What the exercise asks: Copy the stretch of the unit text from "Core Unit 5" through "for grade 9.", replacing "novel" with "short story".

Core Unit 5
The Teaching of Literary Appreciation and
Academic Standards
Using Adolescent/Young Adult Literature
Part of the job description of most language arts teachers includes teaching to help students
achieve academic standards approved by states or local school boards. This means that the
teaching of a novel must usually be shaped to also address mastery of particular literary analysis,
writing, reading comprehension, and oral presentation skills. Most states post the academic
standards they intend for students to achieve. Below is an example of Indiana’s Literary
Response and Analysis standard for grade 9.
English/Language Arts: Grade 9: Standard 3
READING: Literary Response and Analysis
Students read and respond to grade-level-appropriate historically or
.
culturally significant works of literature that reflect and enhance their
study of history and social science. They conduct in-depth analyses of the
.
themes of these works.

The data:
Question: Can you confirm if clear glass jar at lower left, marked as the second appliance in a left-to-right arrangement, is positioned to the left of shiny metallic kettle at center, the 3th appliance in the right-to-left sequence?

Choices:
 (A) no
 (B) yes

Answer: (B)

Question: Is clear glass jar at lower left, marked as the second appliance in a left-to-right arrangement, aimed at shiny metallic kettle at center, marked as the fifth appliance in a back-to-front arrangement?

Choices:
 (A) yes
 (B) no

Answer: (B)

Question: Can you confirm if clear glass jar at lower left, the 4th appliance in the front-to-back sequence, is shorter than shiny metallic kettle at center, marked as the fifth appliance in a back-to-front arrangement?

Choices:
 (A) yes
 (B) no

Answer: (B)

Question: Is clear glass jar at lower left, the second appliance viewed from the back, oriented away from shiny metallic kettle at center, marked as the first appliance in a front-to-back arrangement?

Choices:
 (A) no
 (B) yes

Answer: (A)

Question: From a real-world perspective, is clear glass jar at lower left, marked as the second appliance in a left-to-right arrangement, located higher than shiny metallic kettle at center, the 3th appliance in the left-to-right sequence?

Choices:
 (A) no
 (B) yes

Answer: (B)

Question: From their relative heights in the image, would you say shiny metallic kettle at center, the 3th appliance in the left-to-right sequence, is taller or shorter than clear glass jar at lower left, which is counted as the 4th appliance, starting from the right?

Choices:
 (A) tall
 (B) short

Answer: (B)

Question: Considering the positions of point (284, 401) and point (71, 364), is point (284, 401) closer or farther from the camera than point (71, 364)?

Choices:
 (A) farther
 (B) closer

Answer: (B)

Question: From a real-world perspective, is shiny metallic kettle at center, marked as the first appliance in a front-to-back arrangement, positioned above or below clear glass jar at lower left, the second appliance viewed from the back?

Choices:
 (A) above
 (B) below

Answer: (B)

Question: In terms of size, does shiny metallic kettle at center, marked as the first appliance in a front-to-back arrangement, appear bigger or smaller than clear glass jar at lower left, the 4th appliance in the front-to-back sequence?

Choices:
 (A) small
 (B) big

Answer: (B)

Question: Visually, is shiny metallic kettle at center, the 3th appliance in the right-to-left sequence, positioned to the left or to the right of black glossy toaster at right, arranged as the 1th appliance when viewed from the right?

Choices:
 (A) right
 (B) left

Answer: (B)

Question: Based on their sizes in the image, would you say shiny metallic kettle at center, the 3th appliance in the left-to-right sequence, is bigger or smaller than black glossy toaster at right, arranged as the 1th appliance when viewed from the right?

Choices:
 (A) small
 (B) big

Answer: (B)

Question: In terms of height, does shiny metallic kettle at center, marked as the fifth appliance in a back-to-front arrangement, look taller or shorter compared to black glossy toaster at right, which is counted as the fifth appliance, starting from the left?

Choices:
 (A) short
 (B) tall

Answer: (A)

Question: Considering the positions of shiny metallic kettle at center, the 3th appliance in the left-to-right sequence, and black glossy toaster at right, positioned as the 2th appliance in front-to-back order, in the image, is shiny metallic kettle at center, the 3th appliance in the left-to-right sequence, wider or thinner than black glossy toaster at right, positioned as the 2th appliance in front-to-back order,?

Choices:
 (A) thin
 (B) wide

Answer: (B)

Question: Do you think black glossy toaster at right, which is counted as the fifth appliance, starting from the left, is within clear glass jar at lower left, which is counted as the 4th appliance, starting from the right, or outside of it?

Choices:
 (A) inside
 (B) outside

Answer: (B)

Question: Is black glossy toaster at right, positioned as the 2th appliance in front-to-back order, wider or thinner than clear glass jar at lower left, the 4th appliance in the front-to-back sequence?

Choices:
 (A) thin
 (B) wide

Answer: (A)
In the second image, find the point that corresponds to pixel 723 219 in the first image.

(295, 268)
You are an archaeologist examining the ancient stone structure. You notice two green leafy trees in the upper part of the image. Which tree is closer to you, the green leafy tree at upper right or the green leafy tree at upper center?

Task result:
Core Unit 5
The Teaching of Literary Appreciation and
Academic Standards
Using Adolescent/Young Adult Literature
Part of the job description of most language arts teachers includes teaching to help students
achieve academic standards approved by states or local school boards. This means that the
teaching of a short story must usually be shaped to also address mastery of particular literary analysis,
writing, reading comprehension, and oral presentation skills. Most states post the academic
standards they intend for students to achieve. Below is an example of Indiana’s Literary
Response and Analysis standard for grade 9.